#### [Consegna]
Scrivi il seguito del testo più sotto sulla Struttura di coordinamento per le crisi d'impresa, ripartendo subito dopo la sua ultima frase.

In data 28 maggio 2025, il Ministero del Lavoro e delle Politiche Sociali ha pubblicato sul proprio sito il decreto ministeriale n. 51 del 18 aprile 2025. Il provvedimento istituisce la Struttura di coordinamento per le crisi d’impresa, definendone compiti, organizzazione e modalità operative.
La creazione della Struttura risponde all’esigenza di dotare l’amministrazione di un organismo specifico per affrontare in modo sistematico e coordinato le crisi aziendali che coinvolgono imprese di rilevanza strategica, sia a livello nazionale che territoriale.
La missione della Struttura è promuovere la tutela dell’occupazione e la continuità produttiva nelle imprese in difficoltà, con particolare attenzione a quelle considerate strategiche. Opera in raccordo con le Direzioni generali e gli uffici del Ministero, in sinergia con altri attori istituzionali quali il Ministero delle Imprese e del Made in Italy, le Regioni e l’INPS.

#### [Estratti dell'elenco]
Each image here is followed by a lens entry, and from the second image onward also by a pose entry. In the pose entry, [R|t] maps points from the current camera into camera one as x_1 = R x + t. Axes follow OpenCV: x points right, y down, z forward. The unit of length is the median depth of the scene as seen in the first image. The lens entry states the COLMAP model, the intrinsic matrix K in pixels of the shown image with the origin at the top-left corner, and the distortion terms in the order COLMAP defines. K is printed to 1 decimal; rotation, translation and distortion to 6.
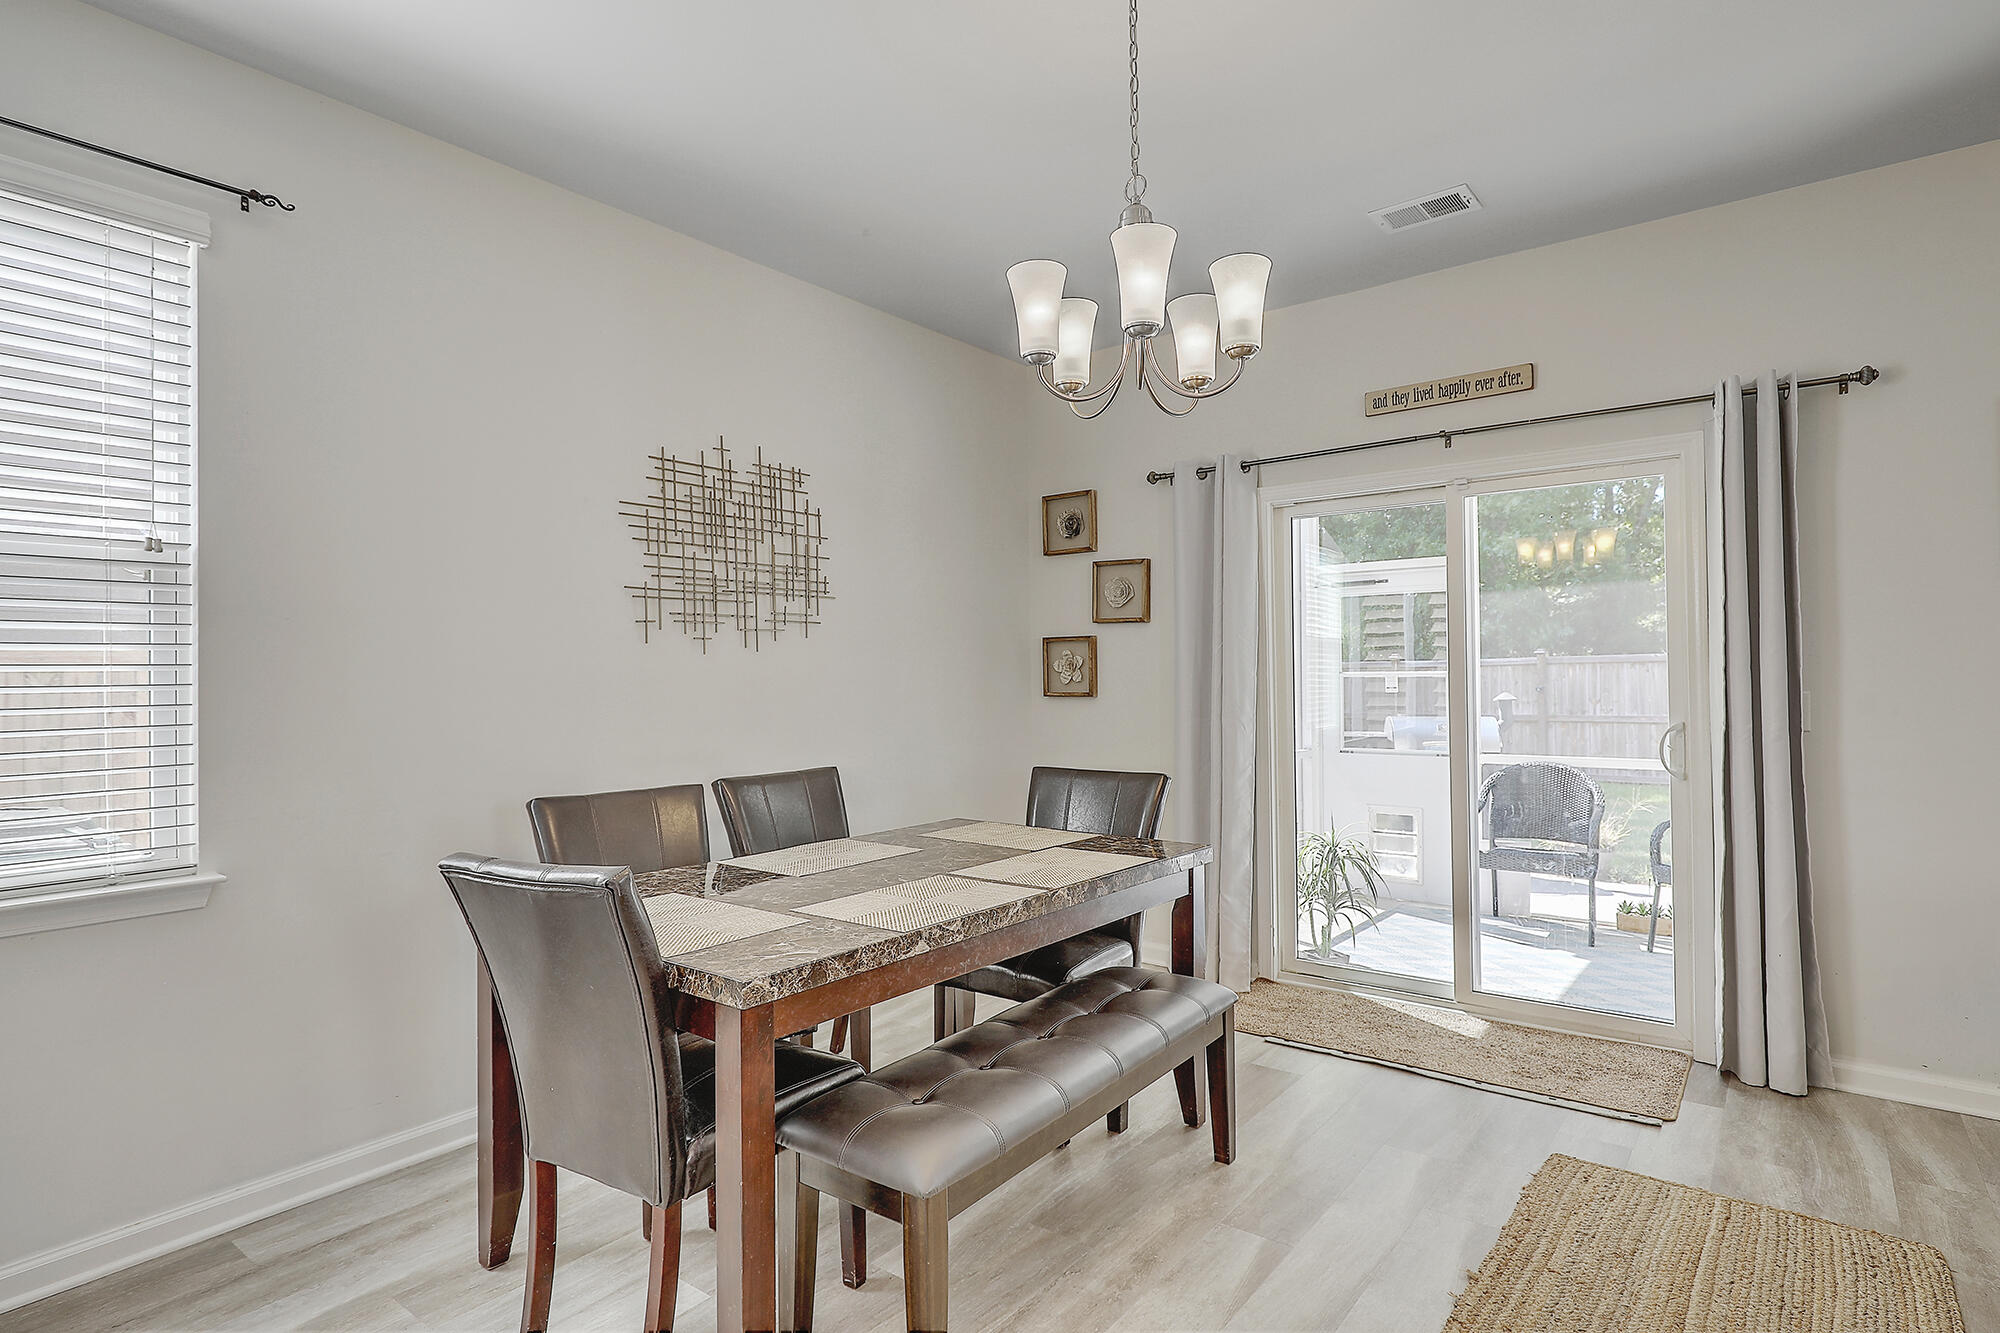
lens RADIAL K [[1001.5, 0, 1038.6], [0, 1001.5, 689.6], [0, 0, 1]] dist [-0.003352, -0.000175]
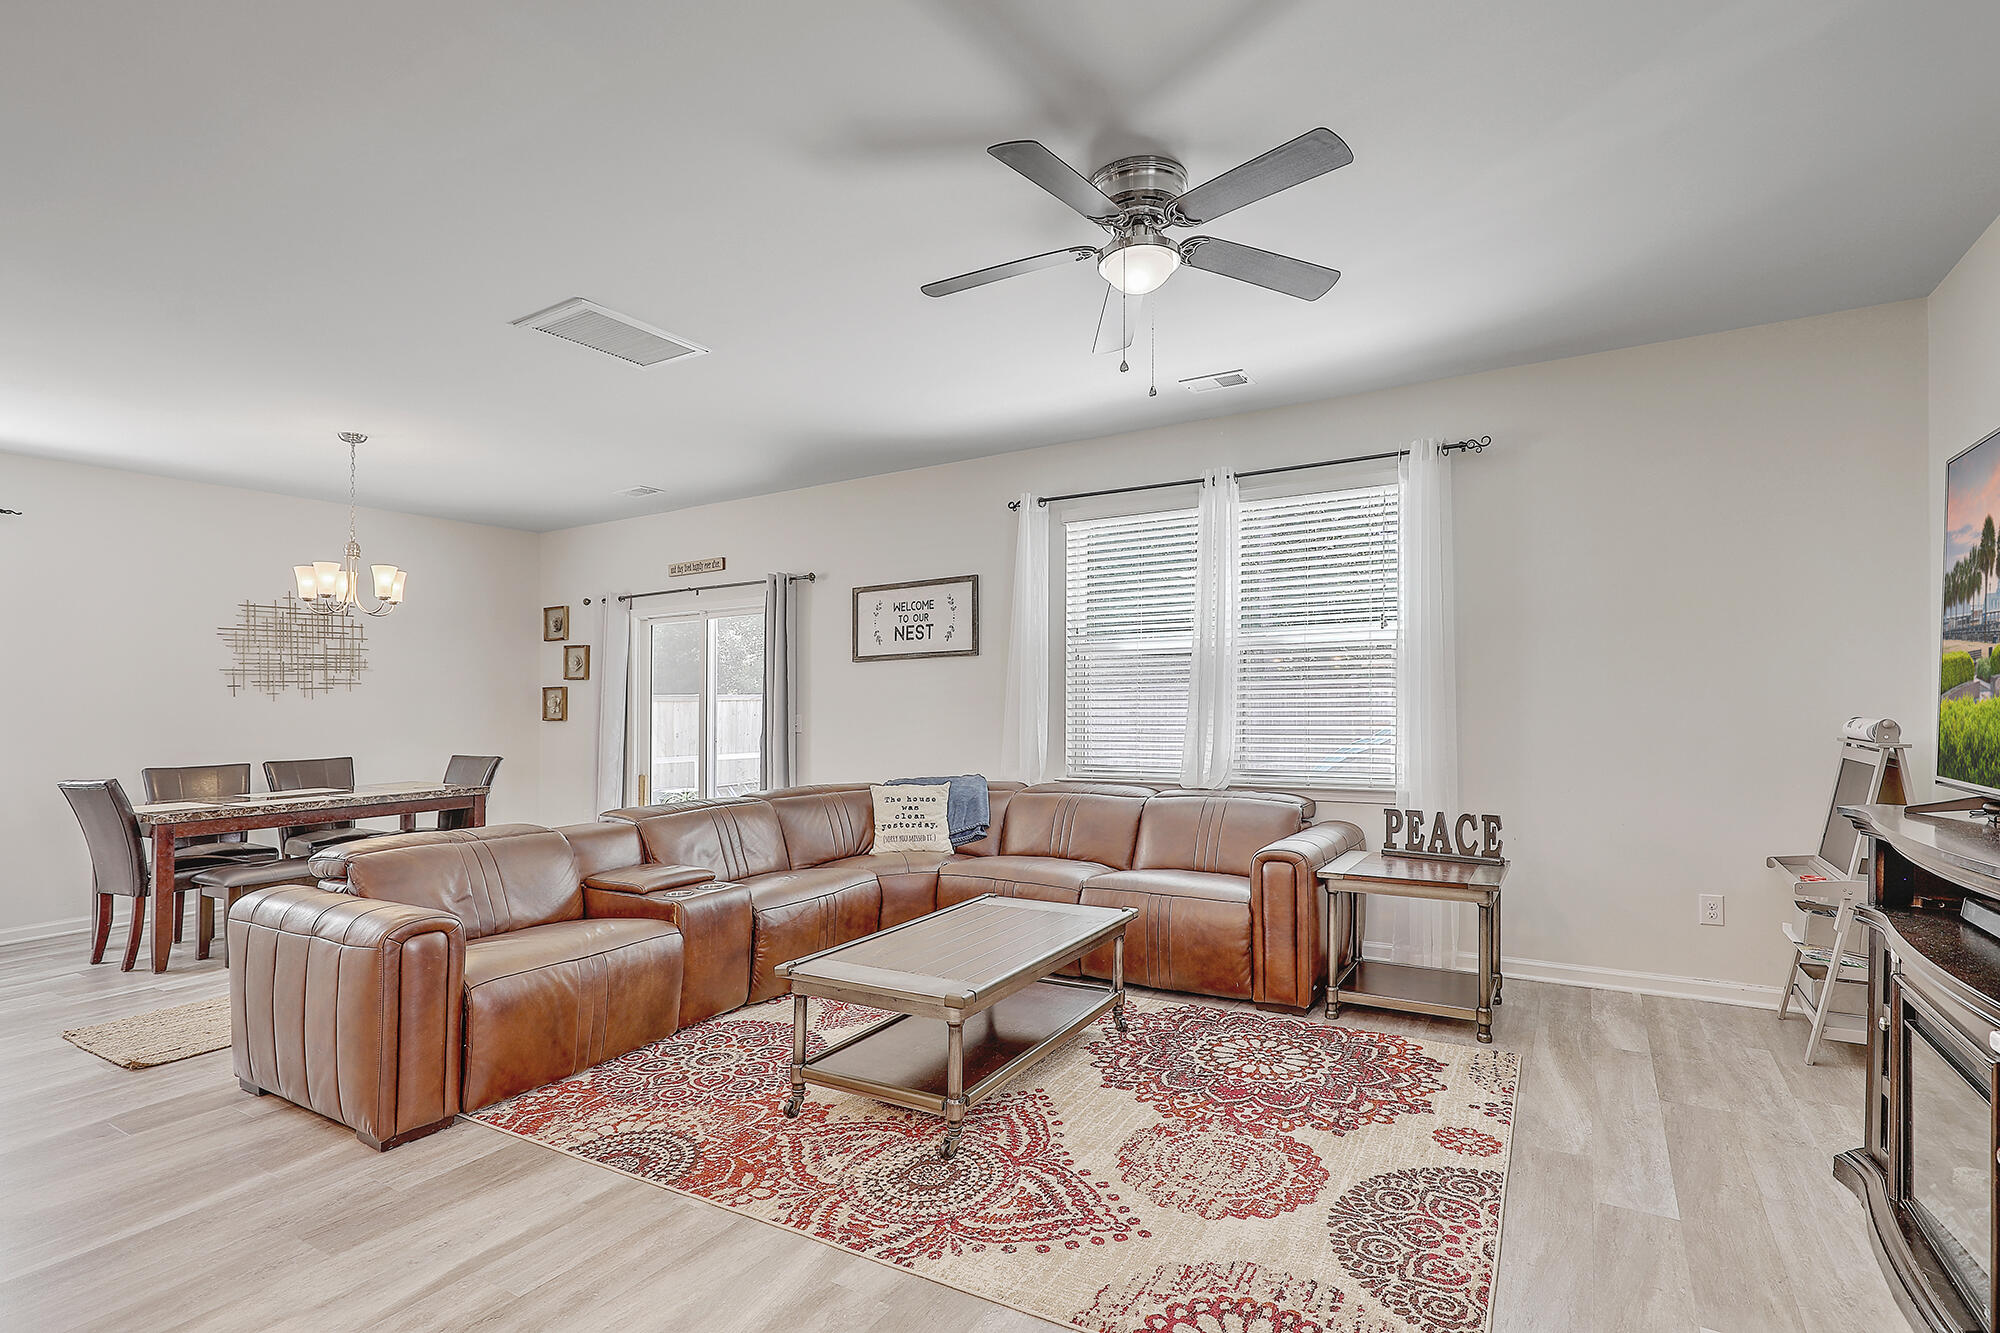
lens RADIAL K [[865.1, 0, 1009.0], [0, 865.1, 674.9], [0, 0, 1]] dist [0.000081, 0.000246]
pose [[0.990173, -0.006501, 0.139699, 0.847107], [0.012773, 0.998948, -0.044048, 0.005774], [-0.139266, 0.045399, 0.989214, -0.877510]]
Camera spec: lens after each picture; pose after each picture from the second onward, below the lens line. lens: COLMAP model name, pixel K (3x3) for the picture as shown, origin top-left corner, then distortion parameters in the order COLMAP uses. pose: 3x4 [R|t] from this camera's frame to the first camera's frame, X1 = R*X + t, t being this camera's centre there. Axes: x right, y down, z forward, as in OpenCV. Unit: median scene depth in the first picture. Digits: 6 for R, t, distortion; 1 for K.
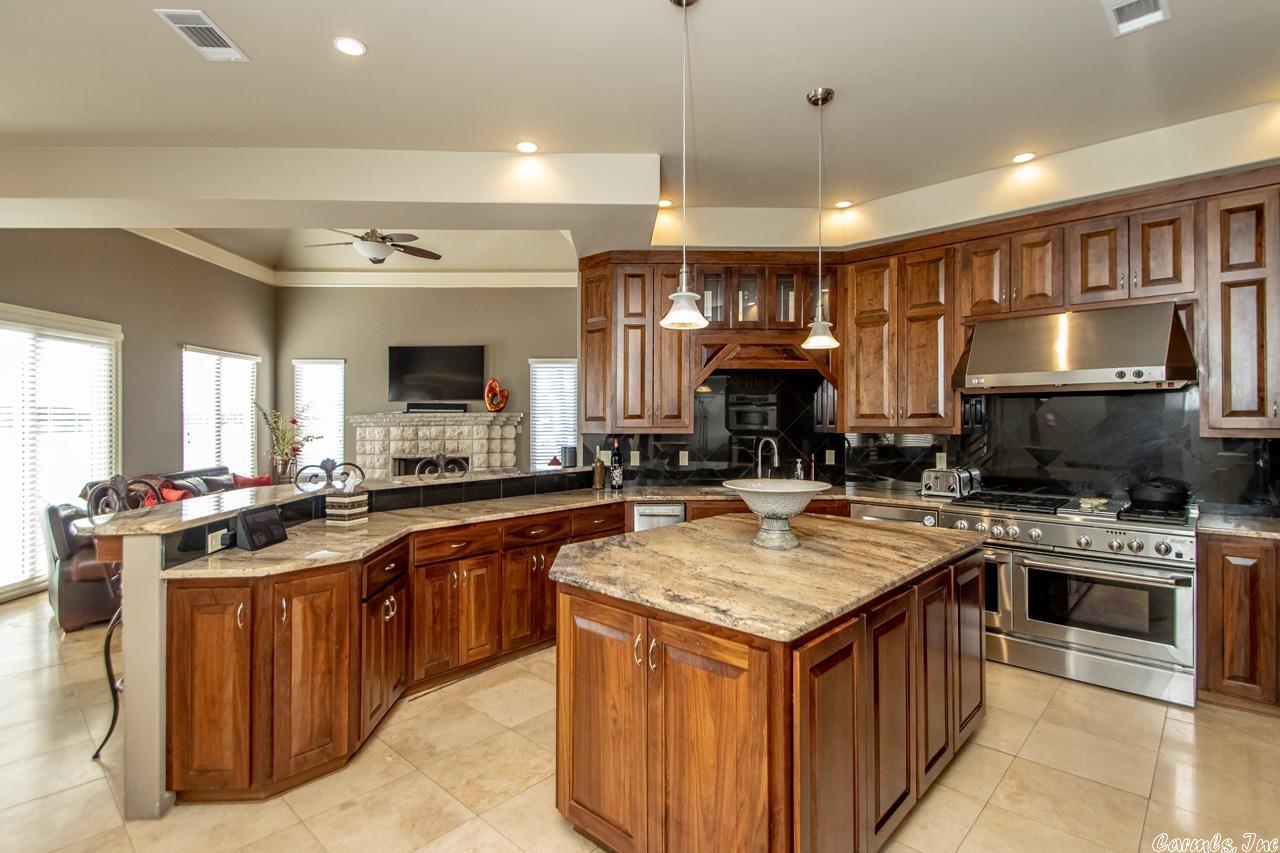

#### [Svolgimento]
Supporta l’elaborazione di soluzioni e piani di riorganizzazione, anche mediante strumenti di sostegno al reddito e politiche attive del lavoro. Particolare attenzione è rivolta alla formazione e alla riqualificazione professionale dei lavoratori coinvolti, con l’obiettivo di favorire il loro reinserimento lavorativo in linea con le esigenze del mercato locale.
La Struttura svolge inoltre attività di analisi e monitoraggio dei fabbisogni occupazionali regionali, collaborando con le associazioni datoriali. Periodicamente elabora relazioni sull’attività svolta, fornisce indirizzi operativi ai Dipartimenti ministeriali e può proporre interventi normativi per rafforzare le tutele per i lavoratori.
L’organizzazione è incardinata presso l’Ufficio di Gabinetto del Ministero ed è guidata da un responsabile qualificato. Ne fanno parte rappresentanti delle Direzioni generali competenti e altri esperti. Le riunioni si svolgono almeno mensilmente, con il coinvolgimento, anche su invito, di rappresentanti di INPS, Regioni, parti sociali e soggetti istituzionali.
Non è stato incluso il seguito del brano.